Looking forward to seeing your paint up the Resin Guardsmen.
Cheers,
CB
Hey there Cap'n
Sorry, the room is rather dark even with the light right there and a ceiling light behind me.
It IS very shiny. The colorshift Borealis shifts between green and purple depending on how its held. I am going to set up a photographing area when I get a chance, hopefully that will help with the images.
Captain Brown wrote: I must say that is one of the quickest basing systems I have seen. Are you going to pin the dragon's feet to the grasslands next?
Cheers,
CB
Hey Cap'n
I dunno that it can be suitably pinned. The dragon sits on a rock, but the rock is hollow. And the base lacks the thickness that warhammer bases have. I will try just super glue and see if that gives me a secure hold. If not, I will have to get creative with green stuff I think.
Just use a longer brass rod and it can go through the base, the hollow of the rock up into the dragon's feet and ankles. You can pre-drill before all the parts are glued together (so you do not need that long a bit) using a larger hole than your brass rod (to allow for the inevitable slightly mis-matched holes). Once you have done the initial super glue, slide in the brass rod with some 5 minute epoxy smeared on it and your dragon will bounce if it is dropped by your clumsy friend.
Just use a longer brass rod and it can go through the base, the hollow of the rock up into the dragon's feet and ankles. You can pre-drill before all the parts are glued together (so you do not need that long a bit) using a larger hole than your brass rod (to allow for the inevitable slightly mis-matched holes). Once you have done the initial super glue, slide in the brass rod with some 5 minute epoxy smeared on it and your dragon will bounce if it is dropped by your clumsy friend.
Cheers,
CB
I'll give it a shot. I might feel more comfortable cramming the rock full of greenstuff to give the rod more of a support medium.
Hey all
I know my updates are still very sporadic.
Rest assured I am alive and somewhat well.
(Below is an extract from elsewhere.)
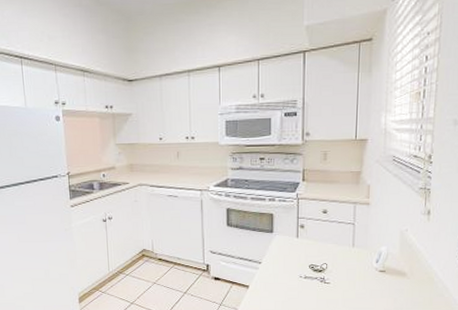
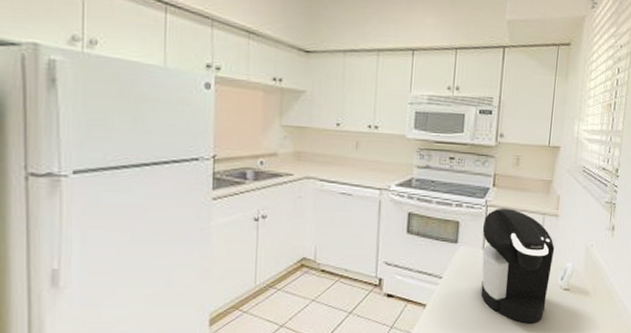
coffee maker: none [295,199,368,302] -> present [480,208,555,324]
While, at this exact moment, I don't have any model picks to share with you, I do have this. A commission piece I ordered from the ever talented Inkary ( https://www.deviantart.com/inkary ) of the brave and bold leader of my Savlar Chem Dogs.
So, I play in a game of Only War with some friends of mine.
I play a Tech Priest who, after interacting with a strange relic of some kind, thinks he is an ork whenever he suffers a head injury.
In our last session, we were told to assassinate an Ork Warboss. So, my character, in full 'I'm an Ork' mentality, challenged him to be the new Warboss.
Friends, the dice were on my side. I managed to nickel and dime the Warboss down while it consistently managed to miss me until at last I was victorious. I am now the leader of Ork Warband #1. I then asked them where another Ork Warboss was.
And challenged him.
Also winning once again without taking damage.
I have a full team with me just watching in awe as my scrawny Tech Priest 1v1s with Ork Warbosses.
When I challenged the next Warboss, the DM said 'You win, but you take damage.'
So... I am currently leading 3 Ork Warbands as Da Waaghpriest.